Oggi Hakimi vale 40 milioni. È arrivato in Italia e ha firmato un contratto quinquennale con l’inter da 5 milioni a stagione. “Quando è andato via non abbiamo chiesto nulla al Real. Se un bambino aveva talento non gli chiudevamo la porta in faccia. Eravamo un piccolo club, ci bastava avere l’attrezzatura per andare avanti. Da Madrid ci inviarono qualche pallone. Achraf aveva solo sette anni”

Tutti si aspettavano che sarebbe diventato un professionista: “Hakimi era basso per la sua età, ma il suo fisico era diverso dagli altri. Veloce, forte. Negli anni in cui sono stato lì è stato l’unico bambino ad andare al Real. I loro standard erano molto alti. Solo Achraf è riuscito a impressionarli”. 

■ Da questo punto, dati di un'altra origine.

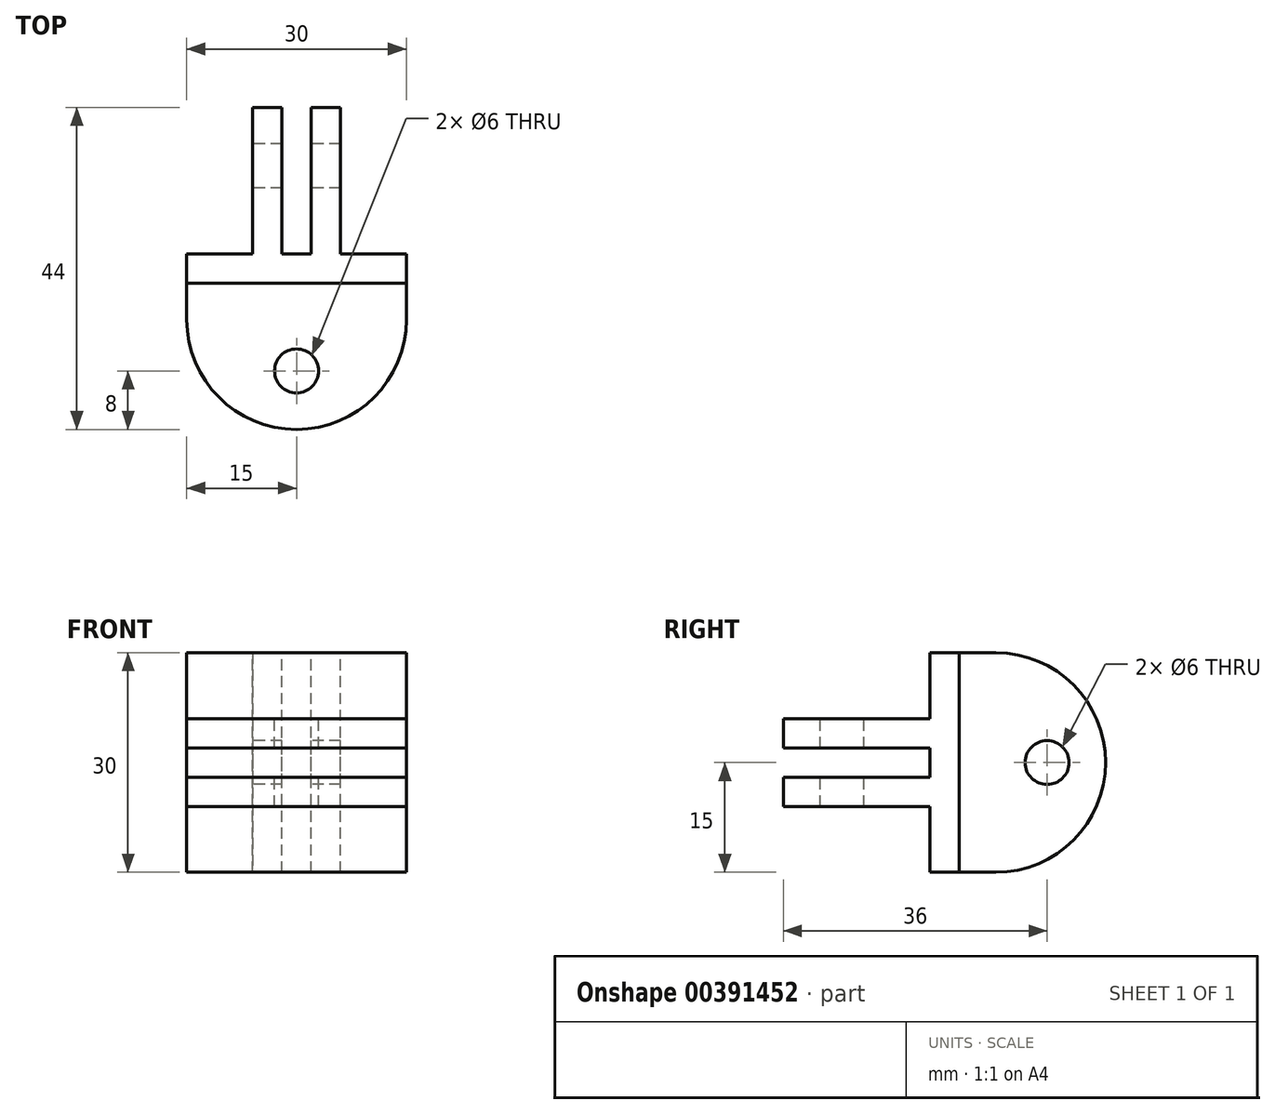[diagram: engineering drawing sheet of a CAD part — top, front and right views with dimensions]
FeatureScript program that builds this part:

A Madrid hanno deciso di farlo giocare più dietro: “Non è più un attaccante, ma le caratteristiche sono quelle. È migliorato molto in questi anni come esterno destro. All’Inter potrà lavorare tanto anche sulla fase difensiva che è il suo tallone d’Achille. In quanto ad assist e gol, invece, è una garanzia”. 

28 presenze e 3 gol nella prima stagione in prestito al Borussia Dortmund, 45+9 la seconda. “Credo che lui volesse provare una nuova esperienza da protagonista. Attualmente nel 4-3-3 di Zidane a Madrid non avrebbe avuto spazio. Anche se l’allenatore lo conosce bene e nel 2017 l’ha fatto esordire in prima squadra. Achraf è un madridista, sono sicuro che un giorno tornerà a casa”. 

Intanto, Milano sarà casa sua per qualche anno: “Non assomiglia a nessun esterno dell’Inter. Maicon e Zanetti erano più difensivi. Roberto Carlos, che giocava a sinistra, faceva tanti gol perché aveva un tiro impressionante. Hakimi è un giocatore innovativo. Sono sicuro che migliorerà ancora e farà molto bene in Italia”. 

Quel bambino cresciuto nel barrio di Las Margaritas ha avverato i suoi sogni. Real, Borussia, oggi Inter. Contro i nerazzurri lo scorso novembre ha segnato una doppietta in Champions lasciando tutti a bocca aperta. Come quando sul campo di Las Margaritas scartava tutti e faceva gol. Predestinato, craque. Già a 7 anni. Juan Jose ci aveva visto lungo.